Judge Rejects Death Penalty In Torture Murder Of 4-Year-Old Boy

CHICAGO - A Cook County Criminal Court judge, saying he would not give in to ``the outrage of public opinion,'' sentenced a mother and her live-in boyfriend to life in prison yesterday for the torture murder of the woman's 4-year-old son.

The case had drawn wide public interest because the victim, Lattie McGee Jr., had been beaten, burned with cigarettes and an iron, deprived of food and water, and hung upside down in a darkened closet for hours.

Judge Michael Getty, bombarded with calls and letters pleading for the death penalty, rejected capital punishment for the boyfriend, Johnny Campbell, saying evidence of Campbell's mental illness at the time of the murder ``is absolutely overwhelming.''

Two psychiatrists and one psychologist testified last week that Campbell was psychotic when Lattie and his 6-year-old brother, Cornelius Abraham, were abused for 2 1/2 months in 1987.

Campbell was under the delusion the two boys were homosexuals and that his ``disciplining'' was necessary to stop their behavior, the expert witnesses said.

In also sparing the life of Alicia Abraham, the mother, Getty said she hadn't been present in the same room when Campbell inflicted the fatal beating to her son, Lattie, on Aug. 14, 1987.

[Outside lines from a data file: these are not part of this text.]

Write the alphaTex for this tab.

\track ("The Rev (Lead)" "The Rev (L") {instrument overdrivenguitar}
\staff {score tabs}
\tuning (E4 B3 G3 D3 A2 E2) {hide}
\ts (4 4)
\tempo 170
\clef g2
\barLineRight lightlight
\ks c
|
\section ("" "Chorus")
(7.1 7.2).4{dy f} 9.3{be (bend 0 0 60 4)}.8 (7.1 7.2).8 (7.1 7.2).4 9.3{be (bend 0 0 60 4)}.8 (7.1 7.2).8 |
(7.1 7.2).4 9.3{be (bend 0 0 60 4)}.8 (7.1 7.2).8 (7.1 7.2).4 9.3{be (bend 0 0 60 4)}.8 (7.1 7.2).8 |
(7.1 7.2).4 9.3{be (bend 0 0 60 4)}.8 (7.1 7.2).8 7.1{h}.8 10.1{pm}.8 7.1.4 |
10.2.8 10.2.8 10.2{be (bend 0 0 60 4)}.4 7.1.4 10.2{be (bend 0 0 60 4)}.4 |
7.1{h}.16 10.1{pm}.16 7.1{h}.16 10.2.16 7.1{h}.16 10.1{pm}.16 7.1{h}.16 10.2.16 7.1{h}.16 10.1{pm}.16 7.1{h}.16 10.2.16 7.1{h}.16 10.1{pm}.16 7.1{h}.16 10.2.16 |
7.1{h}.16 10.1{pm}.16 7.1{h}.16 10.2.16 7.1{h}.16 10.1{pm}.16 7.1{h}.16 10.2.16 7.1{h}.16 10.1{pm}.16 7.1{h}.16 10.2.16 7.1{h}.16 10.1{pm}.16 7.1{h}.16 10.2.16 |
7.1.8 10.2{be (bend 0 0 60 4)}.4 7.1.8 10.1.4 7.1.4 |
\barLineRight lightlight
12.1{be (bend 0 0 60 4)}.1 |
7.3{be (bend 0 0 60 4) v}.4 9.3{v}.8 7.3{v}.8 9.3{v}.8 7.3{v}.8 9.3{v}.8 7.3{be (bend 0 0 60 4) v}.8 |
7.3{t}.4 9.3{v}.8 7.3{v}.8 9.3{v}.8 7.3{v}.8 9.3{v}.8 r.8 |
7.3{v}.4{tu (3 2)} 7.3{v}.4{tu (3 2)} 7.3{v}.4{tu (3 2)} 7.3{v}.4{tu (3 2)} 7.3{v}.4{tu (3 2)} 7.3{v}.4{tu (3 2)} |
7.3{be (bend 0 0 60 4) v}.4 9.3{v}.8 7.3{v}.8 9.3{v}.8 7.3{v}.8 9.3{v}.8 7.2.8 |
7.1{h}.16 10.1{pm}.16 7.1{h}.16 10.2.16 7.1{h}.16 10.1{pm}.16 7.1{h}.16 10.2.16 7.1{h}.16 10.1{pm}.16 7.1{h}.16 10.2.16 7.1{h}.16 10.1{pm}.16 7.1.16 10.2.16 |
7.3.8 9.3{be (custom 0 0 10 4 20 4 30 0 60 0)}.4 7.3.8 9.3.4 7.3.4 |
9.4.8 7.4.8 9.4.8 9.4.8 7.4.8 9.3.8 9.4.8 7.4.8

``I'm happy for society,'' said assistant public defender Marijane Placek, Campbell's attorney, referring to the sentence. ``We've been killing sick people for an easy solution.''

Assistant State's Attorney James Bigoness, who prosecuted the case, said Campbell had never been institutionalized for mental illness before the murder and managed to hold down a job with U.S. Steel for 16 years before he was dismissed for alcohol and drug abuse.

Bigoness also contended that Abraham was in an adjoining room when Campbell fatally beat Lattie. ``She could see it, she could hear it, she could have prevented it,'' he said.

Abraham also bore responsibility for Lattie's malnutrition and bronchial pneumonia, two contributing factors to his death, Bigoness said. The boy weighed 26 pounds at death.

``This case screamed for the death penalty,'' he added. ``It was a case where anything less than death wouldn't fit the crime.''

Campbell, who pleaded guilty but mentally ill to Lattie's murder, doesn't intend to appeal the sentencing, Placek said. Abraham, however, will appeal her conviction by Getty, Abraham's lawyer, Clyde Lemons, said.

In addition to imposing life imprisonment without possibility of parole, Getty also sentenced Abraham and Campbell to consecutive 30-year prison terms for aggravated child abuse.

In a move that caught some courtroom spectators by surprise, Getty singled out Lattie's father, Lattie McGee Sr., for criticism for failing to check on his children during the fateful 2 1/2-month period in 1987.

McGee rolled his eyes upward at the judge's comments. McGee told reporters later, ``That's his opinion, not mine.''

Getty also criticized the Illinois Department of Children and Family Services for dropping a complaint of negligence against Abraham two years before the murder. David Schneidman, a department spokesman, said the agency provided Abraham with more than a year of counseling before closing the case. No further reports of neglect had been made against Abraham, he said.

Abraham and her children became homeless soon after the agency closed the case, and she met Campbell in a shelter, Getty said.